Attorney-at-Law

THE RACE CONTINUES

In Uncategorized on 04/29/2014 at 17:19

Yes, horseracing continues with Merrill C. Roberts, 2014 T. C. Memo. 74, filed 4/29/14, but also on tap today is another couple entries (hey, Judge Holmes, this one’s for you) in my “best excuses” no-prize sweepstakes, although Judge Paris, while amused, isn’t buying either.

Merry was a nightclubber turned horse trainer, and the case, fact-intensive as they all are, involves four runnings of the Section 183 vs. Section 162 optional allowance races, with Merry taking the last two and IRS winning the first two.

As an extra added attraction, a short course in claiming race tactics can be found at p. 10, footnote 12.

And if you thought that tax cases were only dull regurgitations of statutes and parsings of obscure regulations, here’s a note on how some trainers try to fix a horserace, and how to outwit their skullduggery: “For example, petitioner learned of ruses that unscrupulous racers would use to maximize profit potential. In one case, petitioner heard of racers affixing raw cuts of meat to a horse’s ankles so that the horse would appear to be in poor shape and not be claimed. A racer that is aware of the ruse may claim the horse and profit from the transaction.” 2014 T. C. Memo. 74, at p. 27.

Howbeit, we come to the excuses aforementioned.

Merry lost some records due to his firebrand ex-girlfriend, and tries thereby to excuse one year’s late filing: “Petitioner contends that he had reasonable cause to file his return late because some of his records were burned in a fireplace by a former girlfriend. Petitioner cites a case where a taxpayer was not held liable for a section 6651(a)(1) addition to tax because a hurricane destroyed critical tax documents.

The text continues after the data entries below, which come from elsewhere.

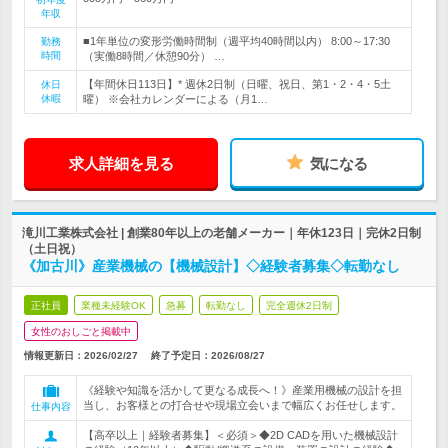
年収
■1年単位の変形労働時間制（週平均40時間以内） 8:00～17:30
勤務
時間
（実働8時間／休憩90分） …
【年間休日113日】* 週休2日制（日曜、祝日、第1・2・4・5土
休日
休暇
曜） ※会社カレンダーによる（月1…
求人詳細を見る
気になる
滝川工業株式会社 | 創業80年以上の老舗メーカー｜年休123日｜完休2日制
（土日祝）
《加古川》産業機械の【機械設計】◇経験者募集◇転勤なし
正社員
業種未経験OK
急募
転勤なし
完全週休2日制
女性のおしごと掲載中
情報更新日：2026/02/27
終了予定日：
2026/08/27
《経験や知識を活かして更なる成長へ！》産業用機械の設計を担
当し、お客様との打合せや現場立会いまで幅広くお任せします。
仕事内容
【高卒以上｜経験者募集】＜必須＞◆2D CADを用いた機械設計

The wrath of a former girlfriend may be a formidable force, but it is not analogous to a hurricane-like natural disaster, and it does not constitute a reasonable cause outside petitioner’s control. Further, petitioner did not present any evidence showing the records were actually destroyed or document any attempts to find the lost information.” 2014 T. C. Memo. 74, at p. 48.

And Merry claims he suffered from high anxiety because IRS had audited him: “Petitioner also suggests that the Commissioner’s audits of prior-year returns was a reasonable cause for his delay. He contends that he knew the …tax return would likely be audited, and he spent extra time to make sure the return was correct. Preoccupation with an audit, however, does not constitute a reasonable cause for failing to timely file a Federal tax return.” 2014 T. C. Memo. 74, at p. 48 (Citations omitted).

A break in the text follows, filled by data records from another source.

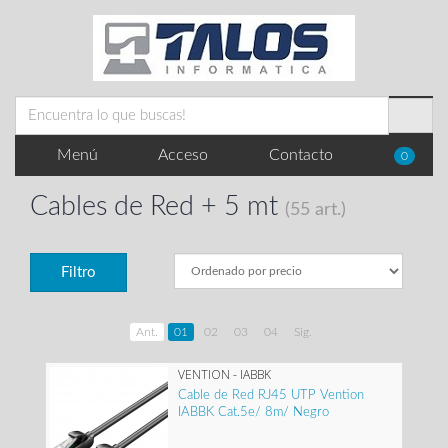
Menú
Acceso
Contacto
0
Cables de Red + 5 mt
(55 art.)
Filtro
Ant.
01
02
03
04
Sig.
VENTION - IABBK
Cable de Red RJ45 UTP Vention
IABBK Cat.5e/ 8m/ Negro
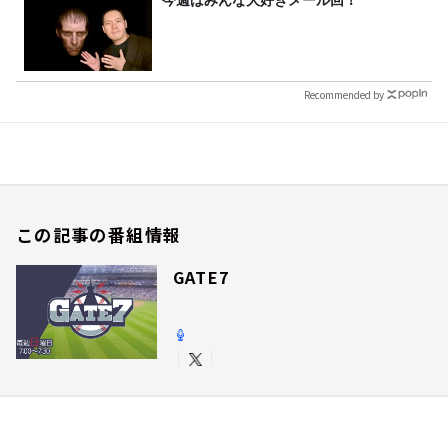
今週はみんな大好きメール回！
Recommended by
この記事の番組情報
GATE7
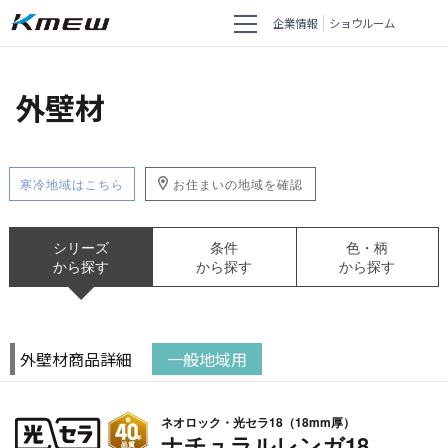
企業情報
ショウルーム
外壁材
寒冷地域はこちら
お住まいの地域を確認
シリーズ
条件
色・柄
から探す
から探す
から探す
外壁材商品詳細
一般地域用
ネオロック・光セラ18（18mm厚）
ナチュラルレンガ18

Well, I’m giving Merry one “Taishoff good try” for the ex-girlfriend story, and he’s entered for the no-prize best-excuse sweepstakes.

Edited to add, 8/23/21: Judge Posner (who else?) reverses Tax Court in Roberts v. CIR, 820 F.3d 247 (CA 7, 2016). But Judge Posner treats Judge Paris a lot nicer than he did poor Judge Wherry_”We mustn’t be too hard on the Tax Court. It felt itself imprisoned by a goofy regulation (26 C.F.R. § 1.183-2, Treas. Reg. § 1.183-2: Activity Not Engaged in for Profit Defined; see, e.g., Faulconer v. Commissioner, 748 F.2d 890 (4th Cir. 1984)) that we feel bound to set forth in its full tedious length….” 820 F. 3d 247, at p. 250.